# What you will do
An exact transcription is needed of the lines below from the one with "X206756Y152400D02*" through the one with "<source format=v>", with no other lines and no pictures.

Hardware design source data
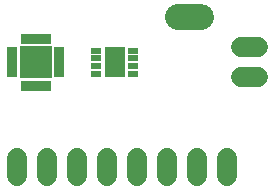
<source format=gbr>
G04 EAGLE Gerber X2 export*
%TF.Part,Single*%
%TF.FileFunction,Soldermask,Top,1*%
%TF.FilePolarity,Negative*%
%TF.GenerationSoftware,Autodesk,EAGLE,9.0.0*%
%TF.CreationDate,2018-05-02T08:01:06Z*%
G75*
%MOMM*%
%FSLAX34Y34*%
%LPD*%
%AMOC8*
5,1,8,0,0,1.08239X$1,22.5*%
G01*
%ADD10R,2.703200X2.703200*%
%ADD11R,0.953200X0.503200*%
%ADD12R,0.503200X0.953200*%
%ADD13R,1.753200X2.603200*%
%ADD14R,0.853200X0.553200*%
%ADD15C,1.703200*%
%ADD16C,2.184400*%
%ADD17C,1.727200*%


D10*
X66675Y114300D03*
D11*
X86675Y124300D03*
X86675Y119300D03*
X86675Y114300D03*
X86675Y109300D03*
X86675Y104300D03*
X46675Y104300D03*
X46675Y109300D03*
X46675Y114300D03*
X46675Y119300D03*
X46675Y124300D03*
D12*
X56675Y94300D03*
X61675Y94300D03*
X66675Y94300D03*
X71675Y94300D03*
X76675Y94300D03*
X76675Y134300D03*
X71675Y134300D03*
X66675Y134300D03*
X61675Y134300D03*
X56675Y134300D03*
D10*
X66675Y114300D03*
D13*
X133350Y114300D03*
D14*
X117850Y124050D03*
X117850Y117550D03*
X117850Y111050D03*
X117850Y104550D03*
X148850Y124050D03*
X148850Y117550D03*
X148850Y111050D03*
X148850Y104550D03*
D15*
X240150Y101600D02*
X255150Y101600D01*
X255150Y127000D02*
X240150Y127000D01*
D16*
X206756Y152400D02*
X186944Y152400D01*
D17*
X228600Y33020D02*
X228600Y17780D01*
X203200Y17780D02*
X203200Y33020D01*
X177800Y33020D02*
X177800Y17780D01*
X152400Y17780D02*
X152400Y33020D01*
X127000Y33020D02*
X127000Y17780D01*
X101600Y17780D02*
X101600Y33020D01*
X76200Y33020D02*
X76200Y17780D01*
X50800Y17780D02*
X50800Y33020D01*
M02*

</source>
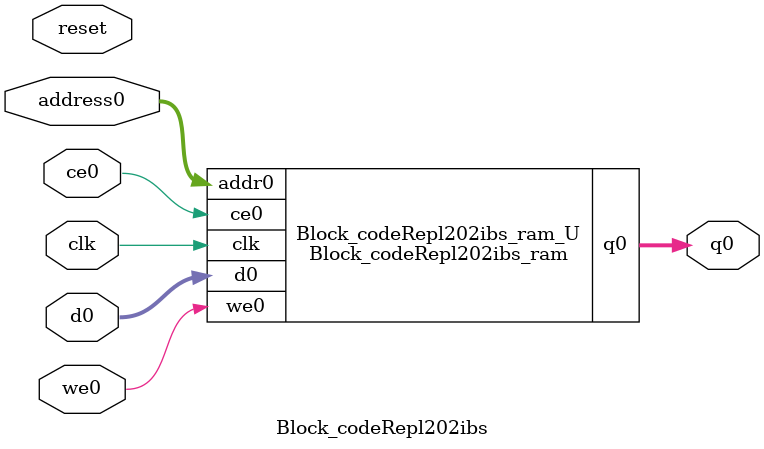
<source format=v>
`timescale 1 ns / 1 ps
module Block_codeRepl202ibs_ram (addr0, ce0, d0, we0, q0,  clk);

parameter DWIDTH = 5;
parameter AWIDTH = 20;
parameter MEM_SIZE = 819200;

input[AWIDTH-1:0] addr0;
input ce0;
input[DWIDTH-1:0] d0;
input we0;
output reg[DWIDTH-1:0] q0;
input clk;

(* ram_style = "block" *)reg [DWIDTH-1:0] ram[0:MEM_SIZE-1];




always @(posedge clk)  
begin 
    if (ce0) begin
        if (we0) 
            ram[addr0] <= d0; 
        q0 <= ram[addr0];
    end
end


endmodule

`timescale 1 ns / 1 ps
module Block_codeRepl202ibs(
    reset,
    clk,
    address0,
    ce0,
    we0,
    d0,
    q0);

parameter DataWidth = 32'd5;
parameter AddressRange = 32'd819200;
parameter AddressWidth = 32'd20;
input reset;
input clk;
input[AddressWidth - 1:0] address0;
input ce0;
input we0;
input[DataWidth - 1:0] d0;
output[DataWidth - 1:0] q0;



Block_codeRepl202ibs_ram Block_codeRepl202ibs_ram_U(
    .clk( clk ),
    .addr0( address0 ),
    .ce0( ce0 ),
    .we0( we0 ),
    .d0( d0 ),
    .q0( q0 ));

endmodule


</source>
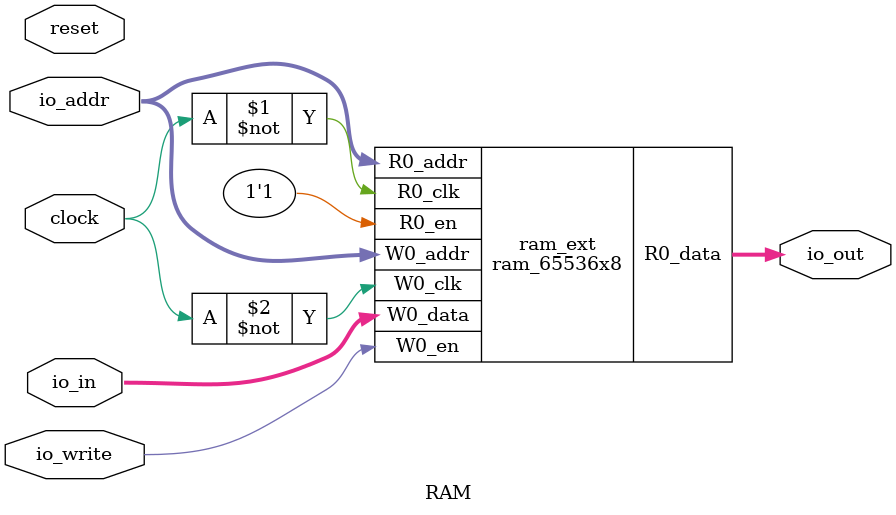
<source format=sv>
module ram_65536x8(	// src/main/scala/Megatron/RAM.scala:18:25
  input  [15:0] R0_addr,
  input         R0_en,
                R0_clk,
  output [7:0]  R0_data,
  input  [15:0] W0_addr,
  input         W0_en,
                W0_clk,
  input  [7:0]  W0_data
);

  reg [7:0] Memory[0:65535];	// src/main/scala/Megatron/RAM.scala:18:25
  always @(posedge W0_clk) begin	// src/main/scala/Megatron/RAM.scala:18:25
    if (W0_en & 1'h1)	// src/main/scala/Megatron/RAM.scala:18:25
      Memory[W0_addr] <= W0_data;	// src/main/scala/Megatron/RAM.scala:18:25
  end // always @(posedge)
  assign R0_data = R0_en ? Memory[R0_addr] : 8'bx;	// src/main/scala/Megatron/RAM.scala:18:25
endmodule

module RAM(	// src/main/scala/Megatron/RAM.scala:7:8
  input         clock,	// src/main/scala/Megatron/RAM.scala:7:8
                reset,	// src/main/scala/Megatron/RAM.scala:7:8
  input  [7:0]  io_in,	// src/main/scala/Megatron/RAM.scala:9:19
  input  [15:0] io_addr,	// src/main/scala/Megatron/RAM.scala:9:19
  input         io_write,	// src/main/scala/Megatron/RAM.scala:9:19
  output [7:0]  io_out	// src/main/scala/Megatron/RAM.scala:9:19
);

  ram_65536x8 ram_ext (	// src/main/scala/Megatron/RAM.scala:18:25
    .R0_addr (io_addr),
    .R0_en   (1'h1),	// src/main/scala/Megatron/RAM.scala:7:8
    .R0_clk  (~clock),	// src/main/scala/Megatron/RAM.scala:14:24
    .R0_data (io_out),
    .W0_addr (io_addr),
    .W0_en   (io_write),
    .W0_clk  (~clock),	// src/main/scala/Megatron/RAM.scala:14:24
    .W0_data (io_in)
  );
endmodule


</source>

# Solution
X206756Y152400D02*
X186944Y152400D01*
D17*
X228600Y33020D02*
X228600Y17780D01*
X203200Y17780D02*
X203200Y33020D01*
X177800Y33020D02*
X177800Y17780D01*
X152400Y17780D02*
X152400Y33020D01*
X127000Y33020D02*
X127000Y17780D01*
X101600Y17780D02*
X101600Y33020D01*
X76200Y33020D02*
X76200Y17780D01*
X50800Y17780D02*
X50800Y33020D01*
M02*

</source>
<source format=v>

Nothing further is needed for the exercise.